When my younger son Steve took up rock climbing a few years ago, I wasn’t entirely supportive. I thought You couldn’t take up bowling or, I dunno, chess?
When he talked about climbing, I played my mom card, making an occasional gasp and fearful noises. He finally made it clear that my attitude was annoying, so I stopped. Instead, I started encouraging him. Eventually, I told him I’d like to try it sometime—indoor climbing, that is. I decided to actively face my own fear in a way that would support my son.
“Sometime” happened over Christmas. I wanted our family to celebrate the season with shared experiences, not just gifts. I’d have been perfectly happy with tickets to The Nutcracker, but when you’re trying to enlist the enthusiasm of a husband and two grown sons, ballet wouldn’t cut it. Rock climbing would, so that became the plan.
Fear of personal injury drives my decisions.
As a certified chicken, this was big. I hate heights, hate going fast, and hate doing anything where I might get hurt. The one time I tried cross-country skiing (because I’m WAY too scared to even consider downhill), I took off my skis to walk down an itty-bitty hill. I rarely even ride a bike anymore because I’m afraid of falling.
As it turned out, indoor rock climbing was much safer and less intimidating than I expected. There are harnesses and safety ropes and a belayer—a fellow climber on the ground—managing it all. It wasn’t a big deal after all; just an itty-bitty deal.
My fear was unfounded.
The really big deal happened midway up the rock on my second climb when I accidentally banged my knee on the rock. Actually, it was more of a tap, but wow. Do knees have funny bones? If so, they’re not funny. The pain took my breath away and my whole leg shook for minutes afterward. (This was before I got both knees replaced.)
I couldn’t even yell down to tell my belayer why I wasn’t moving. All I could do was hold on and wait for it to pass. That’s not exertion on my face in the photo below, it’s pain.
My body was momentarily paralyzed but my mind was busy with negative messages.
I can’t do it. My leg won’t hold me. I’m going to have to come down. I’ll have to quit.
I felt so defeated. It was another family outing ruined.
My chronic health issues ruined many family outings.
Just a few days prior, we had reservations for dinner and tickets to a comedy show. It was our “big” Christmas gift to ourselves. But my chronic illness choose that day to tangle up my insides worse than a knotted rope. We had to cancel our plans.
My “three favorite guys” were supportive, but I was distraught. My year had been full of canceled plans and ruined experiences, and this one was the pinnacle of ruination. But there was nothing I could do; there was no fighting it. So I pulled myself together, we got take-out, made a fire, and played a board game. We were together. It was Christmas. How could I complain?
Several days later, my chronic illness cooperated and I was psyched to redeem myself with family rock climbing. Until the bang of the knee.
Finally catching my breath, I yelled to my guys.
“I hurt my knee!”
“Do you want to come down?” my husband yelled back up.
“I don’t know.”
I pictured letting go, leaning back, and rappelling down.
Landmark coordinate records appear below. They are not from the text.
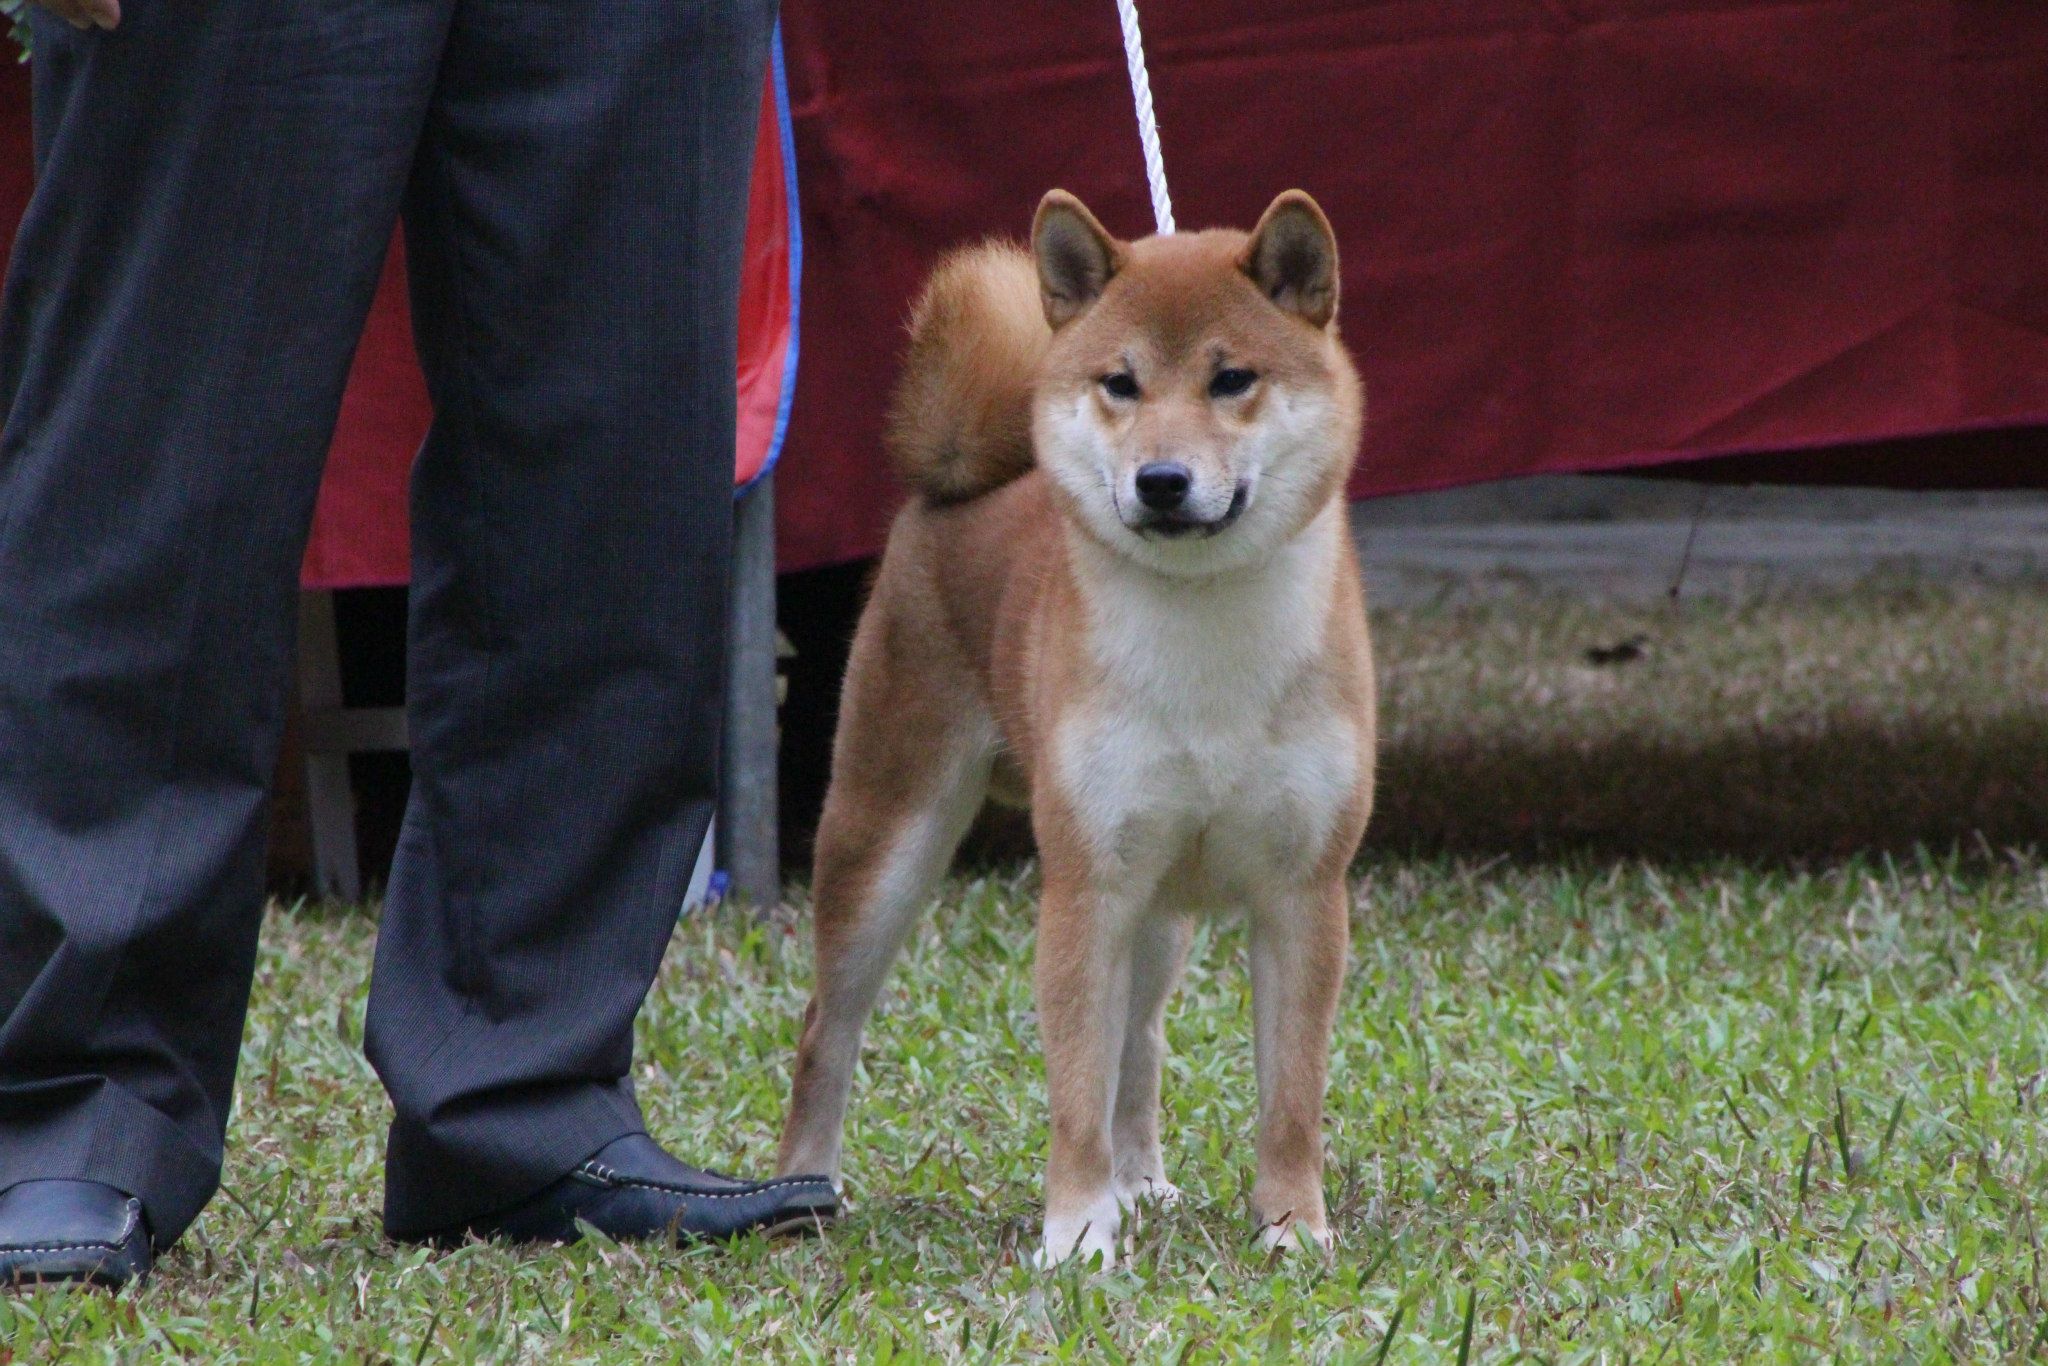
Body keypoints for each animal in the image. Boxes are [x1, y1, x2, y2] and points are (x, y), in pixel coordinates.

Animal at [774, 189, 1384, 1269]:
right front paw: (1075, 1236)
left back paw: (1141, 1181)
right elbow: (1071, 1089)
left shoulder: (1302, 891)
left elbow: (1290, 1099)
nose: (1161, 479)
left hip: (1158, 909)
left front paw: (1289, 1229)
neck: (1204, 633)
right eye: (1120, 384)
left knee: (1139, 1045)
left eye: (1232, 379)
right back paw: (807, 1188)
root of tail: (956, 485)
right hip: (885, 842)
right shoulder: (1086, 885)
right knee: (826, 1029)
I pictured myself standing on the floor below, having quit.
I didn’t want to be that me. I didn’t want to be her. Again.
I was literally stuck between a rock and a hard place. The hard place was defeat.
I was stuck between a rock and a hard place–defeat.
Something within me decided that this time, defeat was not acceptable. I don’t always have control over my chronic illness, but I knew I had control over a banged knee.
Waiting until my leg stopped shaking, I yelled down, “OK, you got me, Steve?”
I took a tentative step up to another foothold. Then another. And another. It was hard, and it hurt, but I did it. When I reached the pinnacle, I slapped the top of that fake rock like I had climbed Mt. Everest.
It felt so good, my chest swelled with pride as it heaved with breathlessness. I almost started crying with joy and relief right there, but I sucked the tears back in because nothing would have made Steve avoid family rock climbing in the future more than a public display of my ugly cry. “Leaky faucet,” he used to call me.
Call me what you want. I was a winner that day.
I learned some important lessons:
What fear taught me:
- When so much of my life was beyond my control, the opportunity to face my fear and conquer defeat was priceless. With my ego and my psyche so fragile, I needed that win.
- Facing my fear gave me the opportunity to feel in control. It taught me to look carefully at my assumptions and push myself beyond them if I chose.
- I have the wisdom to know when not to fight—when I need to let go, to breathe, to just be.
- Just as importantly, it taught me that I have the wisdom to know when to fight like hell.
- When I do fight, I’m a warrior.
Call me chicken, call me leaky faucet, call me what you will.
I know who I truly am, what I’m truly capable of.